Extract:
----
In her new book Thrive, Arianna Huffington calls into action the imperative need to redefine success in today’s society. After her own personal wake-up call to health, the co-founder and editor-in-chief of the Huffington Post Media Group writes about how our current definition of success, money and power is killing us, and that we need a new way forward that cultivates our well-being, intuition and inner wisdom.

We got a chance to interview Arianna and hear some great wisdom she had to share.

Jacob: What’s the #1 thing you now know that you wish you knew when you turned 21?

Arianna: I wish I had known that there would be no trade-off between living a well-rounded life and my ability to do good work. I wish I could go back and tell myself, “Arianna, your performance will actually improve if you can commit to not only working hard, but also unplugging, recharging and renewing yourself.” That would have saved me a lot of unnecessary stress, burnout and exhaustion.
----
Supplied entries:
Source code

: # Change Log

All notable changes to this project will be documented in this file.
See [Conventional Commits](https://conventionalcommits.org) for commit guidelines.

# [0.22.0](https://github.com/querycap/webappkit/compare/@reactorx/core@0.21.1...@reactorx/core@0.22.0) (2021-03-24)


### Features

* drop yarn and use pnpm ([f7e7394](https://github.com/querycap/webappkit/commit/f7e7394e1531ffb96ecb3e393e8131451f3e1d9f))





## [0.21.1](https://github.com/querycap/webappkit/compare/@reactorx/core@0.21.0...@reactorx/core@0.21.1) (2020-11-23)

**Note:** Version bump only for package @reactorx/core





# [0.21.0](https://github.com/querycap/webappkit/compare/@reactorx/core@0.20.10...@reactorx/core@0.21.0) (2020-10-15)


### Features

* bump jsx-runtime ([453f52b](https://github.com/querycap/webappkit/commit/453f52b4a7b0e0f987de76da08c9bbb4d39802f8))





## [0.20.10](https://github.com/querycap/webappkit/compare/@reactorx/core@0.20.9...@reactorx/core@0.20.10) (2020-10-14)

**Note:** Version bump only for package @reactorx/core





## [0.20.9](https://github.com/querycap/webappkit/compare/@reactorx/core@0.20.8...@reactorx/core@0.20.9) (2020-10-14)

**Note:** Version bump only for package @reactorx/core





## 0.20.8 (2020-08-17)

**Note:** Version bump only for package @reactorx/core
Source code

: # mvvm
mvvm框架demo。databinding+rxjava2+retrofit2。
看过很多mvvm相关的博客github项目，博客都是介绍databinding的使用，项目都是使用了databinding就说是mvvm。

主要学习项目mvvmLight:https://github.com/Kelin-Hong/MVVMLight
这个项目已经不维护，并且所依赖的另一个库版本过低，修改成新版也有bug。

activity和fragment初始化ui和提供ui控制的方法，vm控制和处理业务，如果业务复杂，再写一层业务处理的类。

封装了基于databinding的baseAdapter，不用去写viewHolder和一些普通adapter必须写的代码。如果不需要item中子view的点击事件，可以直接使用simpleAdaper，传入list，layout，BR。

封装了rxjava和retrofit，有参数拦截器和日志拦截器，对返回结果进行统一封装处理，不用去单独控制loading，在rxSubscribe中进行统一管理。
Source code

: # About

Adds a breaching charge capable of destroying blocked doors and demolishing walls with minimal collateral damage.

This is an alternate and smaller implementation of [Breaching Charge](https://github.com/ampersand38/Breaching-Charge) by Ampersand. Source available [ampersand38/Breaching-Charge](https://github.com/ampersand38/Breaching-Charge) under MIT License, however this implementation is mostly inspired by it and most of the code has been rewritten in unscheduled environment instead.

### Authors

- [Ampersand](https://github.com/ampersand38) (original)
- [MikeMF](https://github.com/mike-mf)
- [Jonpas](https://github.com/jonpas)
----
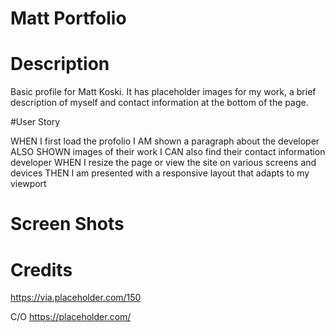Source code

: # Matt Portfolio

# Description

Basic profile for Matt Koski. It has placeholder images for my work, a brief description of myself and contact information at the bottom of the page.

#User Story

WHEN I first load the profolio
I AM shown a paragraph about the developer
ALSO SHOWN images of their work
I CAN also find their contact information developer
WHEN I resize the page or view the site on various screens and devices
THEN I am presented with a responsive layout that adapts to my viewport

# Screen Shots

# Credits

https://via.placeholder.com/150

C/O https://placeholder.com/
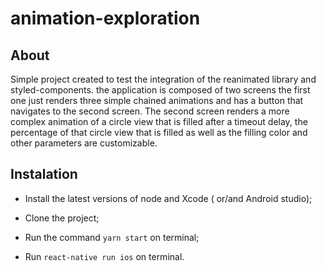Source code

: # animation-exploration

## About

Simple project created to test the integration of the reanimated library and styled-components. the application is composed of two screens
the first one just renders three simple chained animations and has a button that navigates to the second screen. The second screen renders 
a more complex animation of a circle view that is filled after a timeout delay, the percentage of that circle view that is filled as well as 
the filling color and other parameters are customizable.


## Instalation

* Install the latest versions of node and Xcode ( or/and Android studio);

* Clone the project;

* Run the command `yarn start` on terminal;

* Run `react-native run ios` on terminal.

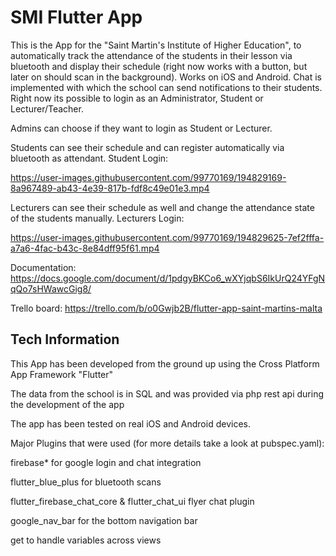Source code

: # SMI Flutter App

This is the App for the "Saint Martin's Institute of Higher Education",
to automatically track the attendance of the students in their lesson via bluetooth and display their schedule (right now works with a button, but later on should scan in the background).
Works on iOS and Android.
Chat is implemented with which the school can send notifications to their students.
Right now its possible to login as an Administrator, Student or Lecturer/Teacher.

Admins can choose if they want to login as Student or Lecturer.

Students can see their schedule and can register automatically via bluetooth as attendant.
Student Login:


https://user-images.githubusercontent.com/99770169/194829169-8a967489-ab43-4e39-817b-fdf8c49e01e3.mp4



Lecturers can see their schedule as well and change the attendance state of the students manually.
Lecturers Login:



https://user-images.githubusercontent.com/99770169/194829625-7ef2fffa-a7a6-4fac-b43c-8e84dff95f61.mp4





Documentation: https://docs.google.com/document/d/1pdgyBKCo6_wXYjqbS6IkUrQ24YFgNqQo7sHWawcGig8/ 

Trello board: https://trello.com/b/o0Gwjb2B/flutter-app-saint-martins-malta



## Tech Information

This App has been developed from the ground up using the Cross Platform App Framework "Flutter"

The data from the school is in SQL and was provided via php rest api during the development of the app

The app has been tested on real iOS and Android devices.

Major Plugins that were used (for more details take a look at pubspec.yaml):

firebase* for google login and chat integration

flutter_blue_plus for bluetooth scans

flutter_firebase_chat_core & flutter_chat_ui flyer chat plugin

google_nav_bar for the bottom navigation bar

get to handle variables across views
----
What to work on:
• A. What is the title of the new book discussed in the Arianna Huffington interview?
• B. Pick up the Arianna Huffington interview after its final sentence and keep writing it.
The listing has nothing to do with these tasks.

Answers to the problems:
• A. Thrive

• B.
Jacob: So many of us in this generation know that there has to be something more to life than the traditional roadmap for success. But one of the challenges we face is that we’re not sure how to articulate this intuitive feeling. What advice do you have for someone who’s trying to figure out “Who am I?” and “What is my purpose in life?”

Arianna: Redefining success is a good beginning. Over time our society’s notion of success has been reduced to money and power. In fact, at this point, success, money, and power have practically become synonymous in the minds of many. This idea of success can work—or at least appear to work—in the short term. But over the long term, money and power by themselves are like a two-legged stool—you can balance on them for a while, but eventually you’re going to topple over. And more and more people—very successful people—are toppling over.

I love what Walter Isaacson told a group of college graduates: “It ain’t just about you and your damn passion.” We need to be part of something larger than ourselves.

Jacob: Since many of us don’t know how to articulate the identity quest we’re on, when we try to explain ourselves to our family and friends, they don’t always support us in going out and finding our purpose. What advice do you have for the person looking to rock their purpose while their immediate circle isn’t supportive of their journey?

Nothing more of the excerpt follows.